Under the bill, it will become and employer’s job to “sell” the state plan to their employees, forcing them into a scheme that sounds like a 401(k) plan–where they not only save, but reap the benefits of of pre-tax income being squirreled away–but in fact is a more expensive scheme.
Here’s why: On its way through the legislative process, it turned out that the bill would cost the state $10 million per year for the state to administer, so the House wrote a bill that creates a Roth-like IRA–the government gets its cut of your employees’ money up front, masking the cost it will incur trying to compete with the myriad private sector retirement plans that are a much better deal.
It's the classic legislative bait-and-switch. Employees get no tax-deferred savings and lose more money from their retirement fund to pay for the plan.
- No tax-deferred retirement savings benefit for the mandatory 3% contribution deducted from their paychecks
- More money taken out of their hard-earned retirement dollars to fund a new quasi-government bureaucracy.

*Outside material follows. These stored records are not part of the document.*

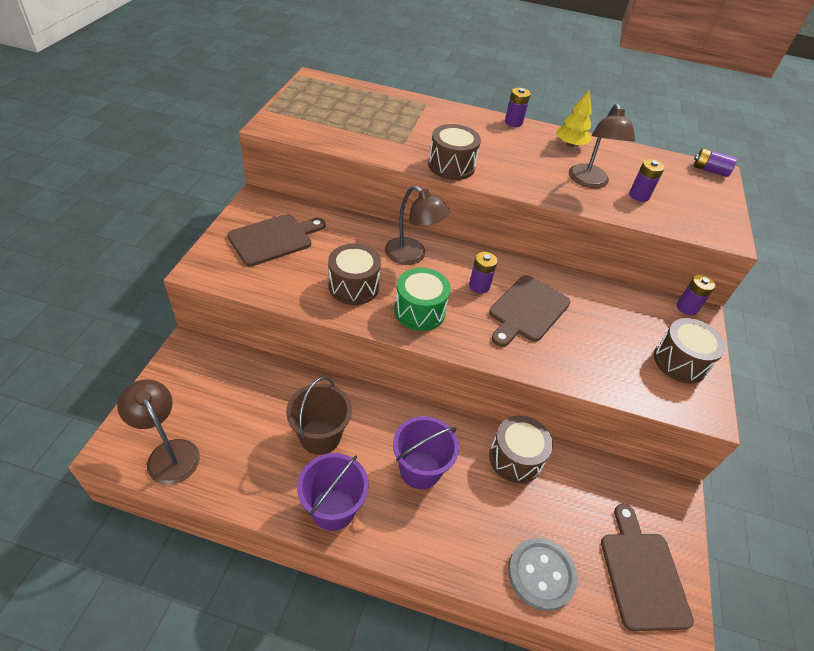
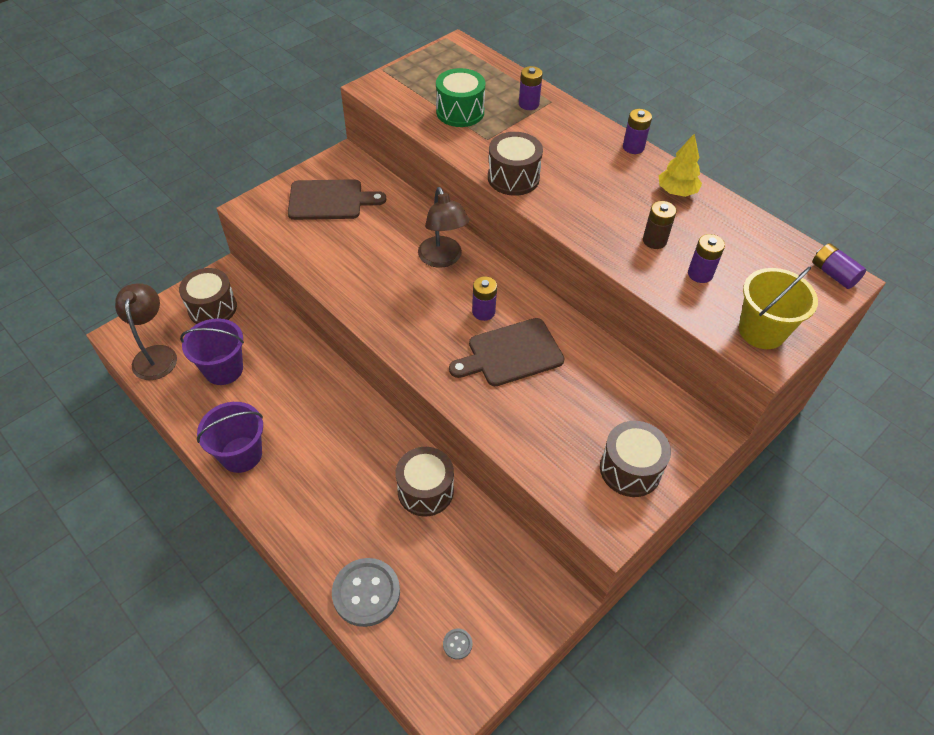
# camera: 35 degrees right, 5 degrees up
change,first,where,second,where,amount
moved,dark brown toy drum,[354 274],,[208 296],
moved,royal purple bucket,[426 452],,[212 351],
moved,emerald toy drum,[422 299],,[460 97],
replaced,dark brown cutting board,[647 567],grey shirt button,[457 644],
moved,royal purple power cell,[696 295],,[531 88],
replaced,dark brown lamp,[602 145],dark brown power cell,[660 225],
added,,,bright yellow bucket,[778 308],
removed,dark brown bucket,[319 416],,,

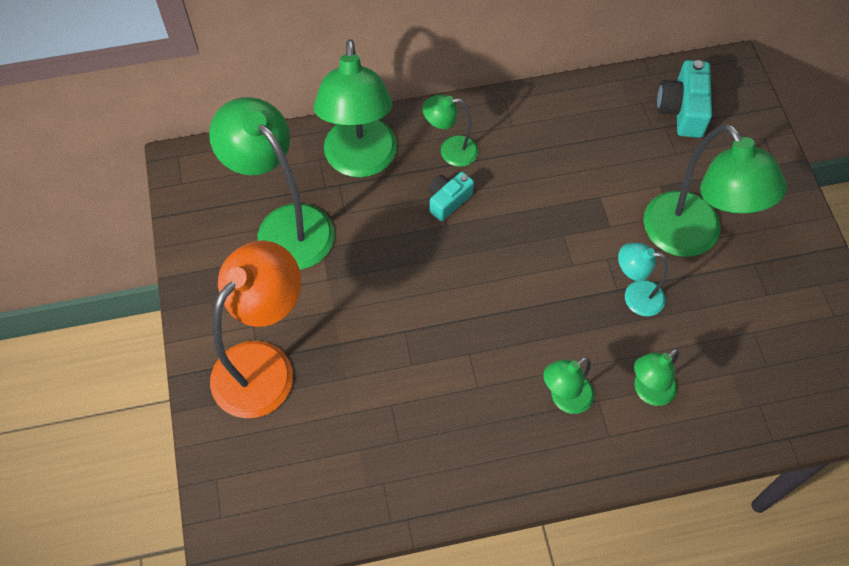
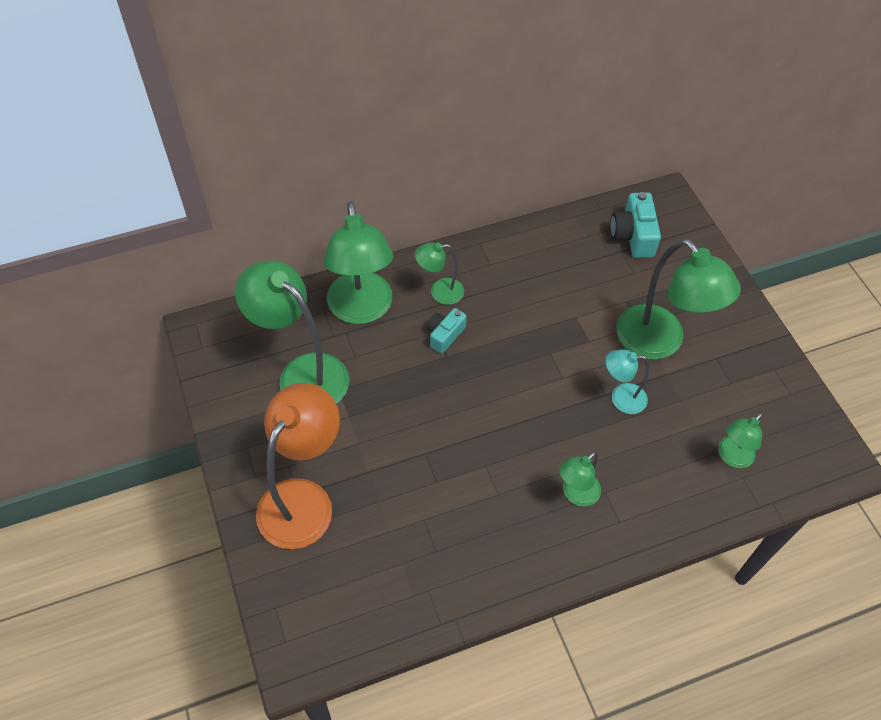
# camera: 10 degrees left, 5 degrees down
change,first,where,second,where,amount
moved,emerald lamp,[656 377],,[740 440],

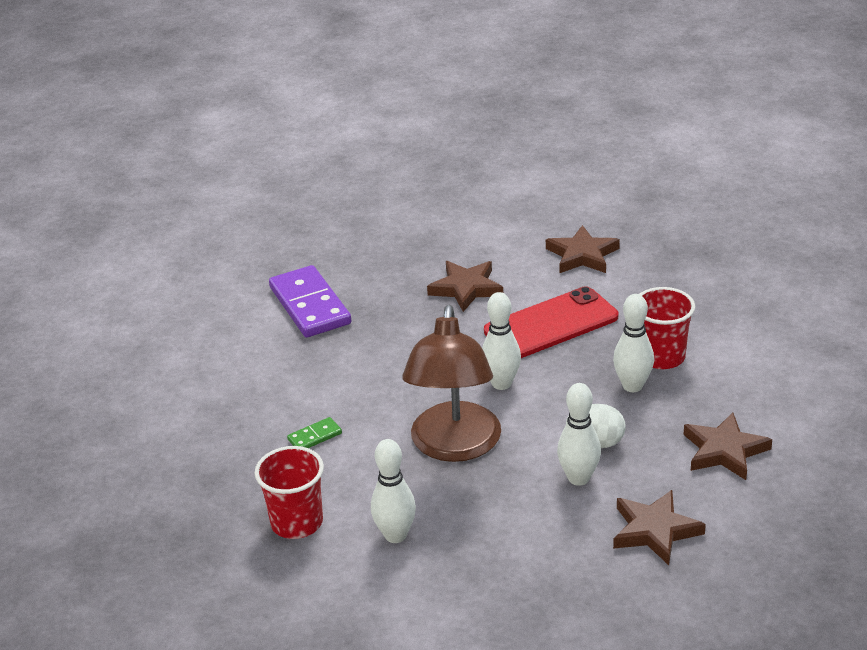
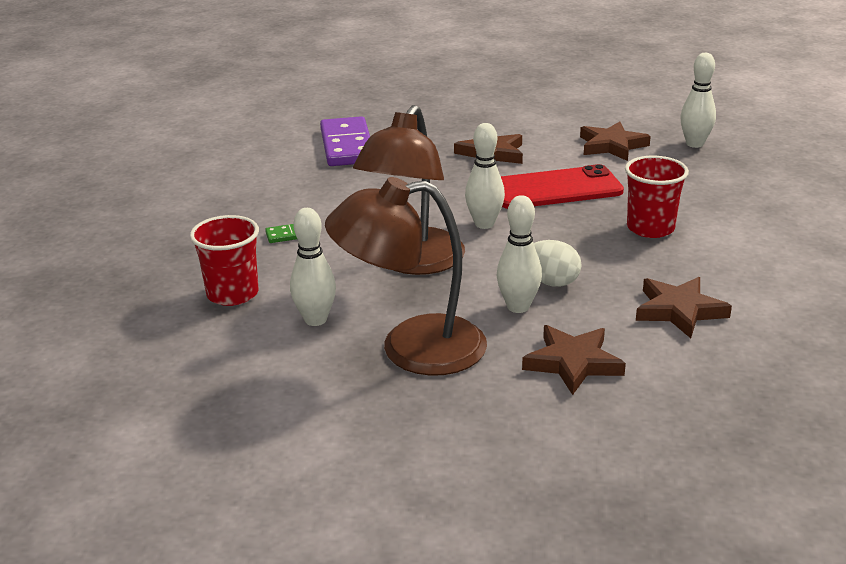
# camera: 15 degrees right, 5 degrees down
change,first,where,second,where,amount
added,,,dark brown lamp,[406 276],
moved,pure white skittle,[633 343],,[698 100],

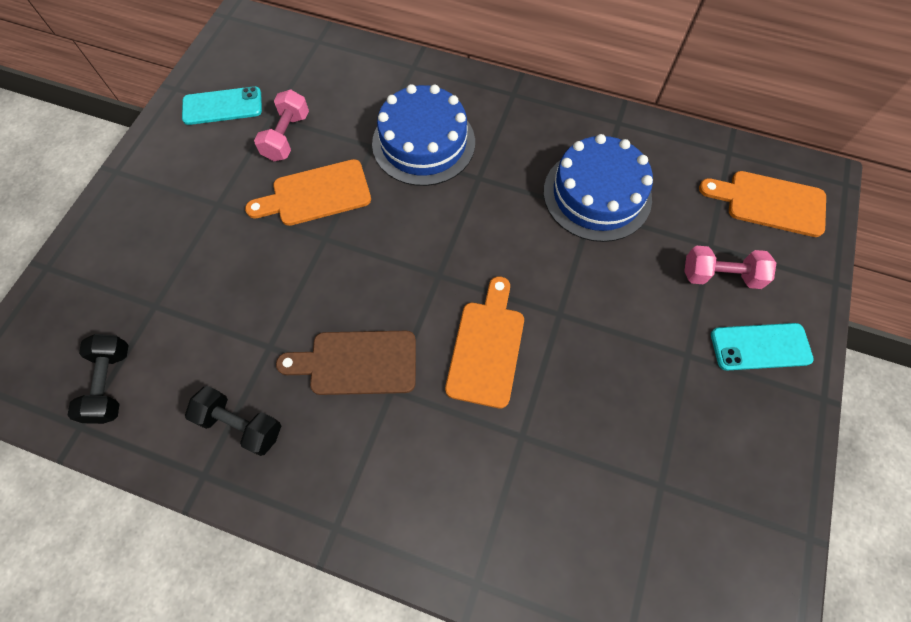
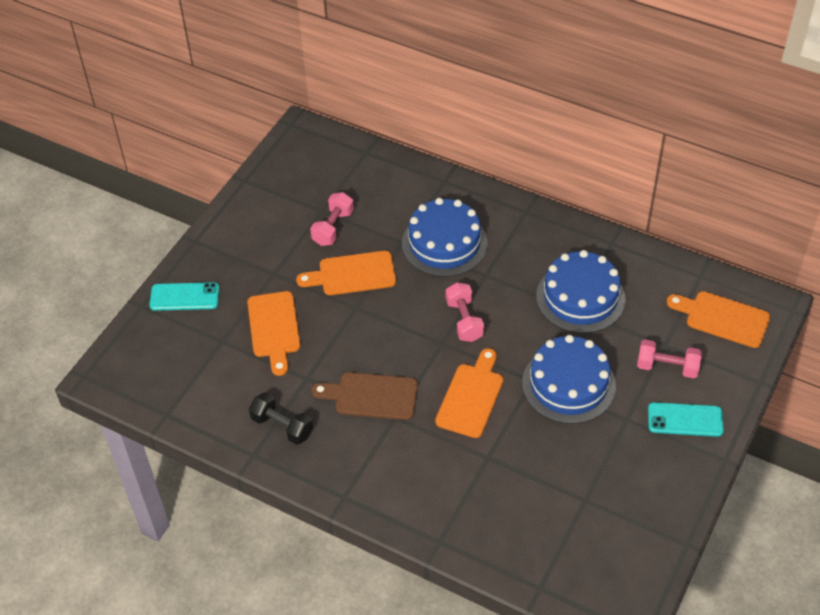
# camera: 10 degrees right, 15 degrees down
change,first,where,second,where,amount
moved,teal smartphone,[222 106],,[184 296],
added,,,bright orange cutting board,[274 333],
added,,,rose-pink free weight,[465 312],
added,,,royal blue layer cake,[569 379],
removed,jet-black free weight,[98 379],,,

In other words, supporters of this bill want your employees to save--but not as much as they could.
The bill is a knock against employers, a bad deal for employees, and could cause the loss of private-sector jobs in the state.
What’s worse, this new plan will directly and unnecessarily compete against Connecticut’s private-sector businesses selling retirement plans.
The state’s financial services sector provides good paying jobs for tens of thousands of people in Connecticut.
In establishing this new, state-run default retirement plan, HB 5591 effectively muscles the state into the financial services industry and helps push private-sector businesses and their proven—and better—retirement products out of the market.
Despite their superior expertise and retirement savings products, it’s not hard to figure out what will happen to the people making their living selling retirement plans once the market is taken from them by the state.
Connecticut can’t afford to lose any more businesses–especially when it is completely avoidable.
CBIA urges members of the Connecticut State Senate to reject HB 5591 as too costly for Connecticut’s workers and economy.
Lawmakers might be better advised to host a "Retirement Savings Day" at the Capitol, bring in the state's vibrant financial services industry, and let them do what they do best: provide Connecticut citizens with plans that let them pay less taxes and save more money.